We did not report on the effect of antibiotic therapy on mortality after MRSA diagnosis for three reasons. One, the GPRD does not report drug exposures during hospitalization. This would result in the most severe cases of MRSA infection being misclassified as unexposed. This could lead to a falsely protective effect of antibiotic use if it was only recorded among the healthiest patients. Two, the use of antibiotics would be a dynamic treatment regime and more advanced statistical methods would be required to obtain a valid estimate [25
]. Three, the GPRD recording system does not allow us to determine whether an antibiotic prescription is being given for the original infection or for a second infection that developed independently.
While previous work in this database has shown differences between classes of antibiotics and the development of MRSA diagnosed in the community [13
], we did not see any strong link between antibiotic class and prognosis. Therefore, we considered antibiotics only as a single drug class for this analysis as the principal reason for including antibiotics as a covariate was to control for possible differences in susceptibility to infections between patients with and without MRSA.
The broad use of sensitivity analysis [26
] is a key strength of our study. The results of these analyses indicate that the increase in mortality after a diagnosis of MRSA is robust to changes in assumptions. The use of the READ code 4JP..00 for MRSA infection has been discussed previously [13
] and patients with this code were more similar in characteristics to post-operative MRSA wound infections than to carriers.
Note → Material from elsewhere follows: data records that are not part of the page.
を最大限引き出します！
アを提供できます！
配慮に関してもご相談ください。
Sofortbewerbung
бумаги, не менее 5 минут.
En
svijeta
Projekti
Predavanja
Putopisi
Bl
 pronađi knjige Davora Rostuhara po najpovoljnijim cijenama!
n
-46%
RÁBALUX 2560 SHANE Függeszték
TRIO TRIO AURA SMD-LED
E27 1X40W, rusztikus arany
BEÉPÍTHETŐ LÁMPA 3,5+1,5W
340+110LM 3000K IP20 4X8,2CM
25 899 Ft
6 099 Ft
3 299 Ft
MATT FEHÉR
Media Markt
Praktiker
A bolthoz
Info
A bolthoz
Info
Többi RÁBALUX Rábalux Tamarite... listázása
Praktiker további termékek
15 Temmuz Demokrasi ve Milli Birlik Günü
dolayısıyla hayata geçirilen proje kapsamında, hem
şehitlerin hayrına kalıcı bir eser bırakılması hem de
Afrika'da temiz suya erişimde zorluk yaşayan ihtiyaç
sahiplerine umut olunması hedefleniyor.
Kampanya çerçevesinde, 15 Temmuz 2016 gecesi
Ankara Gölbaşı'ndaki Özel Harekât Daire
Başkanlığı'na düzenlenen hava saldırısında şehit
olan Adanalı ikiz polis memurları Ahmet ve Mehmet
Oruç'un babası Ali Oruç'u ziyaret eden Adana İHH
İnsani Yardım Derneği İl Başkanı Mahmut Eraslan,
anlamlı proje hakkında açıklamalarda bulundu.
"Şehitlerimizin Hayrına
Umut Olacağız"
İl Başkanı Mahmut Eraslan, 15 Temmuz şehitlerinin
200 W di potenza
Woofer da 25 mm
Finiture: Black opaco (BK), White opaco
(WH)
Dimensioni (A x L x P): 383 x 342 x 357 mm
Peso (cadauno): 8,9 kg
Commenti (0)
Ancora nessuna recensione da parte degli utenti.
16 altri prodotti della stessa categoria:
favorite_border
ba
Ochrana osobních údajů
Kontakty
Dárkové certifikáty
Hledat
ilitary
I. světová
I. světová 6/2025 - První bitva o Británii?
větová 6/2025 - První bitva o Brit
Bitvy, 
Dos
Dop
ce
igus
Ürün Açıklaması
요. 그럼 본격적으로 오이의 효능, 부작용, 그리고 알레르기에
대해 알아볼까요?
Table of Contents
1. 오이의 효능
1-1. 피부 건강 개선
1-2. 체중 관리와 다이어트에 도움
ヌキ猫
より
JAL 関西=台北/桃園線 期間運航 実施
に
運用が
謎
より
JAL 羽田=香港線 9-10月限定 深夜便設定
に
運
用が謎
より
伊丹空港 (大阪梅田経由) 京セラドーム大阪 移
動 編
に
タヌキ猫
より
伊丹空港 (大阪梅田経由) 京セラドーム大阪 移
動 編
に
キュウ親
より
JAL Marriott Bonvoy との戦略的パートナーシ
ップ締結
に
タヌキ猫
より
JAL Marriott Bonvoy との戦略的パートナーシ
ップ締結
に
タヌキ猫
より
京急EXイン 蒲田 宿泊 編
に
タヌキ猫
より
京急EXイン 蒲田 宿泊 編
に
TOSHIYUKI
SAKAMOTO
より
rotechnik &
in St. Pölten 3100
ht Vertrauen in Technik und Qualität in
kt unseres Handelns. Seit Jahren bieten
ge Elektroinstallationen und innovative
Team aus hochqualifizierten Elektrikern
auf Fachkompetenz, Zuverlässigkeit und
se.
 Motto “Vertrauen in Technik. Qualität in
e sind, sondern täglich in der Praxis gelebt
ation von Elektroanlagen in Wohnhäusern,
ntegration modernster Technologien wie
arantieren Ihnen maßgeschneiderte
The very high mortality rate seen in patients with MRSA in the present study, independent of baseline health status, is also highly suggestive of infections rather than carrier status. However, carrier status may be associated with lower mortality and hospitalization rate in comparison to clinically relevant infections. Thus, including this code may have led to an underestimation of the impact of a diagnosis of MRSA in the community on hospitalization and mortality.
The largest remaining source of possible bias in this study is the possibility of unmeasured confounding or, more likely, residual confounding. While non-parametric approaches could be used to reduce residual confounding in this study, they are unlikely to explain effects of the size that we observe [28
]. It is not likely that such large effects could be explained by anything other than many extremely strong confounders [29
] based on estimates of the effect of confounding. We also avoided introducing bias from either the misallocation of person time [30
] or from adjusting for variables potentially in the causal pathway between MRSA infection and mortality [31
] by defining confounders using only the baseline characteristics of the subjects. Adjusting for factors (such as secondary infections) that arise after the diagnosis of MRSA infection could lead to overadjustment [32
] and could bias the estimates towards the null.